Programme du DIU ArTeC+ année 2023-24
Aliénations expérimentales
Pour l’année 2023-2024, le DIU ArTeC+ proposera à ses participant·es de réfléchir ensemble sur les entrecroisements épistémologiques, anthropologiques, esthétiques et politiques entre les processus d’aliénation et d’expérimentation.
L’aliénation a été pathologisée par les psychiatres du XIXe siècle, qui ont tenté de la circonscrire dans des catégories cliniques et des asiles d’enfermement en créant parfois d’étranges dispositifs de prises de vue. Elle n’a pas eu bonne presse auprès des philosophies politiques du XXe siècle, qui carburaient à la critique et à l’émancipation. Elle nous semble mériter d’être reconsidérée à la lumière des transformations scientifiques, technologiques, sociales et politiques qui marquent le XXIe siècle, en un moment historique où la « raison » et le « développement » (économiques) s’avèrent relever de la folie (écocidaire), où l’émancipation individualiste se confond de plus en plus avec le délire libertarien, et où la critique n’en finit pas de se mordre la queue. Face à ces impasses, nous proposons d’explorer une hypothèse de travail : et si faire la part (incompressible quoique variable) de nos aliénations était une précondition nécessaire tout autant qu’un horizon désirable de toute pensée et de toute pratique artistique en prise sur notre époque ?
Nous proposerons des lectures communes aidant à comprendre en quoi toute forme de socialisation relève de l’aliénation, au sens où chacun·e de nous est nécessairement envoûté·e par nos actions et fictions communes. Nous tenterons de comprendre comme les technologies numériques accélèrent et redimensionnent nos ensorcellements mutuels (profondément inégaux), au point d’inviter à lire les IA comme des « Intelligences d’Aliénations ». Nous essaierons de comprendre les propriétés terraformatrices des multiples formes d’emprises par lesquelles nous nous entre-aliénons. Au lieu de combattre l’aliénation, nous chercherons à comprendre comment mieux choisir nos aliénations – et comment les rendre désirables sous horizon d’hyperaliénation.
Nous espérons donc mettre en partage des formes de pratiques (artistiques, activistes, somatiques, psychiques) visant à expérimenter avec nos aliénations, plutôt qu’à nous résoudre (et nous lamenter) à les subir. Cette année aussi, le DIU prendra la forme d’ateliers au sein desquels les participant·es (artistes et chercheur·euses en sciences humaines et sociales) entre-polliniseront leurs investigations personnelles pour les altérer, les reconfigurer, les hybrider – les aliéner – au sein de réflexions et de productions communes.
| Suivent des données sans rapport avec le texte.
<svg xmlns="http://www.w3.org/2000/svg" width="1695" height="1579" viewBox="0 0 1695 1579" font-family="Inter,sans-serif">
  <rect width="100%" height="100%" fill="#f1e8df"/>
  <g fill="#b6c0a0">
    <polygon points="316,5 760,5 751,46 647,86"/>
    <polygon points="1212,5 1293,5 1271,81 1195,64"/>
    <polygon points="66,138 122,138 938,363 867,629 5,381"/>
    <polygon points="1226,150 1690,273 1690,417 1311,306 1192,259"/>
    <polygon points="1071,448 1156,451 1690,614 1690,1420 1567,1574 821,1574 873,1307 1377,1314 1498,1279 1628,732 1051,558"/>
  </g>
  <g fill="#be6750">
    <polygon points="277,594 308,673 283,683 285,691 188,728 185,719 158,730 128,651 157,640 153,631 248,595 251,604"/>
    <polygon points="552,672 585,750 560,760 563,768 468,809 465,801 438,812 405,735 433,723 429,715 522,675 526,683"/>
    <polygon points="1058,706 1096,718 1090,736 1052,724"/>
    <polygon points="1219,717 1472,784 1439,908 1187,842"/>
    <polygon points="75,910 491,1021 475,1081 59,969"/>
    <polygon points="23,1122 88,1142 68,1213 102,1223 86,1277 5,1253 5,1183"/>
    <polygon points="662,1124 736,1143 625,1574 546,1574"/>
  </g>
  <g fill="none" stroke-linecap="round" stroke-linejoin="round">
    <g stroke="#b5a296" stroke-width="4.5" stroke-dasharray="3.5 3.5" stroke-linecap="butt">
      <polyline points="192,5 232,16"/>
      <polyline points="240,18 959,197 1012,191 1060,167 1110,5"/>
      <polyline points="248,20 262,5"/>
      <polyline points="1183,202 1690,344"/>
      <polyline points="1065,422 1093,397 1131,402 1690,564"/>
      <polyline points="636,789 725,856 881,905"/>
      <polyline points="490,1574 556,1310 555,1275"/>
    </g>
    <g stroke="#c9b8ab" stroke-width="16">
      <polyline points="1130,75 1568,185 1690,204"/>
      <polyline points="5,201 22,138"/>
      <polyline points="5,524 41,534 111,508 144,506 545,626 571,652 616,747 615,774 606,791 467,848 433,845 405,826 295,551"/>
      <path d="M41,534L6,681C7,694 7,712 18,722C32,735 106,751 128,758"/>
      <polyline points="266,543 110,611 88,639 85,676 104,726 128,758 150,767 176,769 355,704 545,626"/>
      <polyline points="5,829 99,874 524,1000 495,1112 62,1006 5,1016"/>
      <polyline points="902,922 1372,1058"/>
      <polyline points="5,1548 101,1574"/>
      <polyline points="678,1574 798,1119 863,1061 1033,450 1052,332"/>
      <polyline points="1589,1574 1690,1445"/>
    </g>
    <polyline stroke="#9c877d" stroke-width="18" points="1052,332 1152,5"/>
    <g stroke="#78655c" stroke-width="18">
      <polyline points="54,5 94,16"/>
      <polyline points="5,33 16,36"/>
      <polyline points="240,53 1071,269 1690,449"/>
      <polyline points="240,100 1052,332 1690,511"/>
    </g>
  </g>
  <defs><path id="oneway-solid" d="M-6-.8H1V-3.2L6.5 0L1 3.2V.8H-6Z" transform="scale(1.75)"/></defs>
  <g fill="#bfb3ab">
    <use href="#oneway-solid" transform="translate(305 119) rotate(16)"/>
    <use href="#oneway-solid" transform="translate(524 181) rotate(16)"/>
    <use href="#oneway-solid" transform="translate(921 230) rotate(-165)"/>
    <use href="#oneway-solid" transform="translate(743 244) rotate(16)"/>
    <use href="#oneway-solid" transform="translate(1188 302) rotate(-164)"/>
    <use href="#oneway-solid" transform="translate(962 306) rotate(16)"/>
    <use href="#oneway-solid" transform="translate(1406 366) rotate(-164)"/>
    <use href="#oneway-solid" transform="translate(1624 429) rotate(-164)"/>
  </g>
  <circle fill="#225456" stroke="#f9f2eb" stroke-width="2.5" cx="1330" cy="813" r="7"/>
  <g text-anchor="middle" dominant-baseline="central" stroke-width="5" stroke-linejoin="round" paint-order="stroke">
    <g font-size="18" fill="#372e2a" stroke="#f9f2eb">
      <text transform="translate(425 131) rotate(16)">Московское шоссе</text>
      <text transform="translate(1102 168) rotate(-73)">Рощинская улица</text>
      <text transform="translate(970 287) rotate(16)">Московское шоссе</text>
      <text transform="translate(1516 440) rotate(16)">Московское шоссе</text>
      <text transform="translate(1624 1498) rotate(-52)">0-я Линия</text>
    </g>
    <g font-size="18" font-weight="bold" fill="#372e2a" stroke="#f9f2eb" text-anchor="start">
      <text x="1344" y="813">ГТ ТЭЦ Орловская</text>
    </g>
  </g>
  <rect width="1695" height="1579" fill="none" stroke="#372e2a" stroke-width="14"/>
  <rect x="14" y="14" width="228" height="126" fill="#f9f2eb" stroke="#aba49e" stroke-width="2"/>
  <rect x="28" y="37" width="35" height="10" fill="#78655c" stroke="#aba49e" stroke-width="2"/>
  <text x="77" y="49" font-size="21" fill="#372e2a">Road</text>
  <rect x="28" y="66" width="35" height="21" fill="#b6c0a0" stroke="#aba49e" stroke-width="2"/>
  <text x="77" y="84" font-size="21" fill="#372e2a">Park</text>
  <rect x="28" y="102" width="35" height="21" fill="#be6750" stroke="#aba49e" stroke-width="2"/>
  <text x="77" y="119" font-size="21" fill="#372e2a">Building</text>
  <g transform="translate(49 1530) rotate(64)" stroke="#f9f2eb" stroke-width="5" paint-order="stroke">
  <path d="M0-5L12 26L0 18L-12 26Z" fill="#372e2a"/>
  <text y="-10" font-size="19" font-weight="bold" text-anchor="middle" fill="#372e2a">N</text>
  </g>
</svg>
Nous proposerons de considérer l’expérimentation elle-même comme une forme d’aliénation : en expérimentant, je sors de moi-même (et de mes certitudes) pour m’exposer à une altérité possible et souhaitée, à une surprise qui menace de saper mon savoir-pouvoir et mon identité, à un emportement qui risque de m’emmener où je ne sais-veux pas aller. L’acceptation de ce risque, avec l’incertitude et l’humilité qui l’accompagnent, nous semble indispensable pour faire face au moment actuel. L’expérimentation avec nos aliénations nous semble en effet être devenue une arme des activismes réactionnaires, qui ont parfaitement compris tout le profit qu’ils pouvaient en tirer. Une attitude expérimentale progressiste envers nos aliénations nous semble à revaloriser dans le contexte présent, et les pratiques de recherche-création nous paraissent avoir un rôle majeur à jouer dans nos modes à venir de co-habitation.
Le DIU ArTeC+ 2023-2024 sera animé cette année encore par Grégory Chatonsky et Yves Citton, avec la collaboration d’Emmanuel Grimaud, et la participation de nombreux·ses invité·es extérieur·es.